**Exercise description**
Edit the stretch of the data from the line containing "locality: Valle de" through the line containing "locality: Gallia County: wet", changing "collection date" to "date collected" and leaving everything else the same. Give only those lines.

Dataset records

*-*-*

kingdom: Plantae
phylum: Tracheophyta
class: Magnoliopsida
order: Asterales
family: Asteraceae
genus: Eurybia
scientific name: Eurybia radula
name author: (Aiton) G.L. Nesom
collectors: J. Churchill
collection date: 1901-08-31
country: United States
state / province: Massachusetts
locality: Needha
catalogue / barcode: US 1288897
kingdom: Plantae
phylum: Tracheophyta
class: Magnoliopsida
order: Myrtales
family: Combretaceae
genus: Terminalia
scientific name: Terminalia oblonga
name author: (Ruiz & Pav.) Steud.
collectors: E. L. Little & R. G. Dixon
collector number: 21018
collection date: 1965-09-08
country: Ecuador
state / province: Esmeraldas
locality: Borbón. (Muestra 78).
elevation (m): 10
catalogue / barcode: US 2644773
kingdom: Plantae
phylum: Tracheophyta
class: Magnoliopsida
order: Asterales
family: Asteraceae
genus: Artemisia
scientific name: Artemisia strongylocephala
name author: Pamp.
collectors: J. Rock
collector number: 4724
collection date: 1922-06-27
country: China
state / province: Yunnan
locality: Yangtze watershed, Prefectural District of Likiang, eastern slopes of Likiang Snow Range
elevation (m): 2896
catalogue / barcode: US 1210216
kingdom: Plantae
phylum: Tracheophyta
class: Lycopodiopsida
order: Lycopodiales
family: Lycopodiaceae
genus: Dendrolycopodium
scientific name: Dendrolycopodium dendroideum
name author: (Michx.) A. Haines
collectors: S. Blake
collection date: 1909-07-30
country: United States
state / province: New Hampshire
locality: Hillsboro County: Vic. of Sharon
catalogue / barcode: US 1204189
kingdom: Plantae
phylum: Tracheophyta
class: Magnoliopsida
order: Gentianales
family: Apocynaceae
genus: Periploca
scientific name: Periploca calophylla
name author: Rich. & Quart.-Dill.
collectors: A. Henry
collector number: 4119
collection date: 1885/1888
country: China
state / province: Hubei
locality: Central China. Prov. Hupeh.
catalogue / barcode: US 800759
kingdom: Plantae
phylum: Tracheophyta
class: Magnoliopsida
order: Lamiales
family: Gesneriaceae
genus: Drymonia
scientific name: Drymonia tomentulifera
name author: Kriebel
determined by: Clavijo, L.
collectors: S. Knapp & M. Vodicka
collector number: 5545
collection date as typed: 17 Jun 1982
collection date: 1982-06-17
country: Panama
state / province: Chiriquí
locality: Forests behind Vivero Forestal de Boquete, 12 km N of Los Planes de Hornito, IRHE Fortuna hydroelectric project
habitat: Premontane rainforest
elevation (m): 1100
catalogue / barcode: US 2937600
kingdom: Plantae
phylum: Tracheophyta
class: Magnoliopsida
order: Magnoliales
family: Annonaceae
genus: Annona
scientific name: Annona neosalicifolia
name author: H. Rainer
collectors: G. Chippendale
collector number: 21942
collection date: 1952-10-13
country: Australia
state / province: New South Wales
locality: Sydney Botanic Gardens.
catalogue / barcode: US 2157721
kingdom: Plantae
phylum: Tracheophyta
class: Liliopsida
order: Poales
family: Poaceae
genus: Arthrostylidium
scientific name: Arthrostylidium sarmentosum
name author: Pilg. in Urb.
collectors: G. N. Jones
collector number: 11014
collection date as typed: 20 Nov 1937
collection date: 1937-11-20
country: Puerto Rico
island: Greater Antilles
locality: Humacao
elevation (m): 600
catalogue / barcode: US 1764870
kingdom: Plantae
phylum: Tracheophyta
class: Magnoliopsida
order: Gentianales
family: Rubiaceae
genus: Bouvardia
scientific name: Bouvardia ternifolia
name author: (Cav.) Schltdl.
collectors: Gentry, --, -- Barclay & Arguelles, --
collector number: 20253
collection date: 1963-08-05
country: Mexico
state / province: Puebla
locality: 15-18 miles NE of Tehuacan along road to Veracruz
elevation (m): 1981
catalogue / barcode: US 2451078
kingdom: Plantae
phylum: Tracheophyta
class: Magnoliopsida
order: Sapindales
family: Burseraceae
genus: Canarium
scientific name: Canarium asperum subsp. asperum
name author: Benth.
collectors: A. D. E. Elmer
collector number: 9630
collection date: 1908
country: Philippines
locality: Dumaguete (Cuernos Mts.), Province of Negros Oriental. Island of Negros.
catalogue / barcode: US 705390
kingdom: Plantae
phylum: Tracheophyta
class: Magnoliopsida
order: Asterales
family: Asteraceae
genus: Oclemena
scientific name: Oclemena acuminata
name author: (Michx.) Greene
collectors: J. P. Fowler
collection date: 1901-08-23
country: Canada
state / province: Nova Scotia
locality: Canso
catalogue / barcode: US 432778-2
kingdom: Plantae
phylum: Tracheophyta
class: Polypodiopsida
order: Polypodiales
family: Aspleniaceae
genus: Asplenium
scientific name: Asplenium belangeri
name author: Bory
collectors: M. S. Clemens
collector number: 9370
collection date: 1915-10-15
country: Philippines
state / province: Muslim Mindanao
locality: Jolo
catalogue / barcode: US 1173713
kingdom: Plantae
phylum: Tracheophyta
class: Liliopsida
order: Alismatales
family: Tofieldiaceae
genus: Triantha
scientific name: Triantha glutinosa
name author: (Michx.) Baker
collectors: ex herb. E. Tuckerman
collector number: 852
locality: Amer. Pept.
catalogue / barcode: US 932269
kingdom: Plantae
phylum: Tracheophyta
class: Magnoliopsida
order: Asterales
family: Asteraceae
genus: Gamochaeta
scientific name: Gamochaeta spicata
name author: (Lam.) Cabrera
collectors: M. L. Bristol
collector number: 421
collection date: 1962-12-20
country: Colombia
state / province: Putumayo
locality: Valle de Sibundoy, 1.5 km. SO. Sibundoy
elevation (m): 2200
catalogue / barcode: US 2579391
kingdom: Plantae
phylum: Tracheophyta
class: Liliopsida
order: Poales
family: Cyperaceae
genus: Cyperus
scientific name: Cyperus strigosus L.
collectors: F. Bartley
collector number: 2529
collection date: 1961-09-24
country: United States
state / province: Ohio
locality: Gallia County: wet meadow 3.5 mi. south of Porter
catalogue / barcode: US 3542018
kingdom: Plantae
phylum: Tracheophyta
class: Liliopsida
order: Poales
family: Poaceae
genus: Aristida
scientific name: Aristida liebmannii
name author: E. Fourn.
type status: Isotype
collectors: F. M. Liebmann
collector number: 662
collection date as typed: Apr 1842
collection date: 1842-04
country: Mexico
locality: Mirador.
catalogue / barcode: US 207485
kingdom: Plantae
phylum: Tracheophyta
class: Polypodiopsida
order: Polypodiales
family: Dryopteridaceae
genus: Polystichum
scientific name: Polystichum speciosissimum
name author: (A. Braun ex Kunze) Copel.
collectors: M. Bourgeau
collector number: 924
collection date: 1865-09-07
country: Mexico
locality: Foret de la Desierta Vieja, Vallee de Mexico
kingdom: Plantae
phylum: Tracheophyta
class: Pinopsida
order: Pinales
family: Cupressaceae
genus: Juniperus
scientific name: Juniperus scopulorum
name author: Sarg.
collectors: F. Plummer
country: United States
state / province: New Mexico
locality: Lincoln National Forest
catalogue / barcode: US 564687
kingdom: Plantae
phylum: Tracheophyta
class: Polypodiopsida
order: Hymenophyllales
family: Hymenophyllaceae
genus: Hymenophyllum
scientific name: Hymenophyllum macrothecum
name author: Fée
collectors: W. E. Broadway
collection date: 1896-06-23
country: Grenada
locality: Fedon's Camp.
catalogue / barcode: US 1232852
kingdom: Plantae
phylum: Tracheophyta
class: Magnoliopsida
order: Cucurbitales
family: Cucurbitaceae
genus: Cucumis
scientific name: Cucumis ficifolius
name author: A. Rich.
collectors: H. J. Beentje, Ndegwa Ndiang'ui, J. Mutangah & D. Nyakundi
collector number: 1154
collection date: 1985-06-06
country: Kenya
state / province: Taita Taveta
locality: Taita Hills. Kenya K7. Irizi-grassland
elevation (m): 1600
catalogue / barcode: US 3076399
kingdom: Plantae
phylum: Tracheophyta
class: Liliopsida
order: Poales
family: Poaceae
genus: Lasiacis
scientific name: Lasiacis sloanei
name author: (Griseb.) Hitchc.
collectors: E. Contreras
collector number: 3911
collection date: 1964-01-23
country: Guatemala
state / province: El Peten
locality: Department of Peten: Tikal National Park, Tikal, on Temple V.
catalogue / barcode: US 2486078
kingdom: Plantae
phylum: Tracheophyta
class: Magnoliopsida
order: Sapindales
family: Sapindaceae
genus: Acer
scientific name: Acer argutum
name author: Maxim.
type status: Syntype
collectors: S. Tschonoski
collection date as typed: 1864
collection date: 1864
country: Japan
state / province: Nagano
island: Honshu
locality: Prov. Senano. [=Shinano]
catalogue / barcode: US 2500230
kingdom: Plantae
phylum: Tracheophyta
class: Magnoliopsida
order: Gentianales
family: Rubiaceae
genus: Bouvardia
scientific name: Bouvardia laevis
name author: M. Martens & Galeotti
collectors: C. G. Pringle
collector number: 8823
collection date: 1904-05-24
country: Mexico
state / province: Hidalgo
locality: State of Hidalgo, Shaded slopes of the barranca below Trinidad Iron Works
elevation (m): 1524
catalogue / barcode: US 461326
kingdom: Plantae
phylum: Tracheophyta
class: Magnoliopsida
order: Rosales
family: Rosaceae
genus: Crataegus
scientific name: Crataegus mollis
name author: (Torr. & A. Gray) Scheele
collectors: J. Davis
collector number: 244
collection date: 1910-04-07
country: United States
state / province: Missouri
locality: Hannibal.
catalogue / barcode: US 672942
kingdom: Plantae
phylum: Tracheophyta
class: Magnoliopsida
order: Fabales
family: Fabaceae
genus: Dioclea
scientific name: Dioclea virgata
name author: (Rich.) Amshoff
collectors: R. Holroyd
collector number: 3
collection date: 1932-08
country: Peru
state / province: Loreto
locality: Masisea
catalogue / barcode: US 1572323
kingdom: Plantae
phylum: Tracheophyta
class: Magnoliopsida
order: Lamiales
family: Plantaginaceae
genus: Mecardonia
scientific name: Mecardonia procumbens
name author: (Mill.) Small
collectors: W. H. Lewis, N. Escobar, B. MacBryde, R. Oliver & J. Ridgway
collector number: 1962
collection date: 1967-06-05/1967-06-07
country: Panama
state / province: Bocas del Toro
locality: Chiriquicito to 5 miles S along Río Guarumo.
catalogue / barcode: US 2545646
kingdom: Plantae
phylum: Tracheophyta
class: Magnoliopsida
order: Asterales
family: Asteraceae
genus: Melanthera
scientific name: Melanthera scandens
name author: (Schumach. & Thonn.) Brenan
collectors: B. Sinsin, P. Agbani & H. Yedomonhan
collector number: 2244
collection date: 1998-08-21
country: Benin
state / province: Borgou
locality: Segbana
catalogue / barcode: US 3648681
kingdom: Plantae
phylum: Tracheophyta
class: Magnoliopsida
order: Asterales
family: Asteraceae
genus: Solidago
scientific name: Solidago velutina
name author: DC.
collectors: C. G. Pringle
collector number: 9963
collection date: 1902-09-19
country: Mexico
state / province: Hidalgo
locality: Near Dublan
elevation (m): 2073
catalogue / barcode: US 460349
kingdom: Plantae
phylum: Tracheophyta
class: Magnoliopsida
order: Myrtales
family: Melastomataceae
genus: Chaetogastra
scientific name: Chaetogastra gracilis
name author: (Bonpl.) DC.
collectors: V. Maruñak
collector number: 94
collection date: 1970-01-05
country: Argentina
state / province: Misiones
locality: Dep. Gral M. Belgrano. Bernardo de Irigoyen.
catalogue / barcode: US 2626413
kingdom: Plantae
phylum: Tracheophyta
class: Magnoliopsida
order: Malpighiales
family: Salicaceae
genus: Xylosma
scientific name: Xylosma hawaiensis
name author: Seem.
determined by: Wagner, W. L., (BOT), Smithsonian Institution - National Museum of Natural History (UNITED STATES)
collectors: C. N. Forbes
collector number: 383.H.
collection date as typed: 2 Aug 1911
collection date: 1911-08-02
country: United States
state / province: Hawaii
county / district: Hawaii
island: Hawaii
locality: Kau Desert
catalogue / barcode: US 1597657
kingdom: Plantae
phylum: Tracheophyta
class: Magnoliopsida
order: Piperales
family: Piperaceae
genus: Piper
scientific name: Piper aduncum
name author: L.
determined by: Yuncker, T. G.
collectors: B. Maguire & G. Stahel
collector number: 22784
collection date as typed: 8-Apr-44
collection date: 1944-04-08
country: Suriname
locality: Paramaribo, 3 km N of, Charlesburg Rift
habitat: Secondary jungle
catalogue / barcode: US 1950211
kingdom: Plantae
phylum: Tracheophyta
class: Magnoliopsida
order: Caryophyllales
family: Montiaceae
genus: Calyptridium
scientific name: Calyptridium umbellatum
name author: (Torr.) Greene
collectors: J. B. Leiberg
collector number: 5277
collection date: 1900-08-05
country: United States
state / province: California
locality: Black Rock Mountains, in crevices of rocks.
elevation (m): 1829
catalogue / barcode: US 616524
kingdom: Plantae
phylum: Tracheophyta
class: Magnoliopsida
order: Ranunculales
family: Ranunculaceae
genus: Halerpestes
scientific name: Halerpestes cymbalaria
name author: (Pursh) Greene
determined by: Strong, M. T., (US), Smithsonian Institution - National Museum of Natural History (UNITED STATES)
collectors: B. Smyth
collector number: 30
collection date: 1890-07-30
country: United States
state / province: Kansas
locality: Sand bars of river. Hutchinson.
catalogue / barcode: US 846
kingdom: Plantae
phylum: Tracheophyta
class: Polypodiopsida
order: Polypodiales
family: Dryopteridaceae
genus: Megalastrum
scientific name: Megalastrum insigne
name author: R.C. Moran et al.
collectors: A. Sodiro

*-*-*

**The result**
locality: Valle de Sibundoy, 1.5 km. SO. Sibundoy
elevation (m): 2200
catalogue / barcode: US 2579391
kingdom: Plantae
phylum: Tracheophyta
class: Liliopsida
order: Poales
family: Cyperaceae
genus: Cyperus
scientific name: Cyperus strigosus L.
collectors: F. Bartley
collector number: 2529
date collected: 1961-09-24
country: United States
state / province: Ohio
locality: Gallia County: wet meadow 3.5 mi. south of Porter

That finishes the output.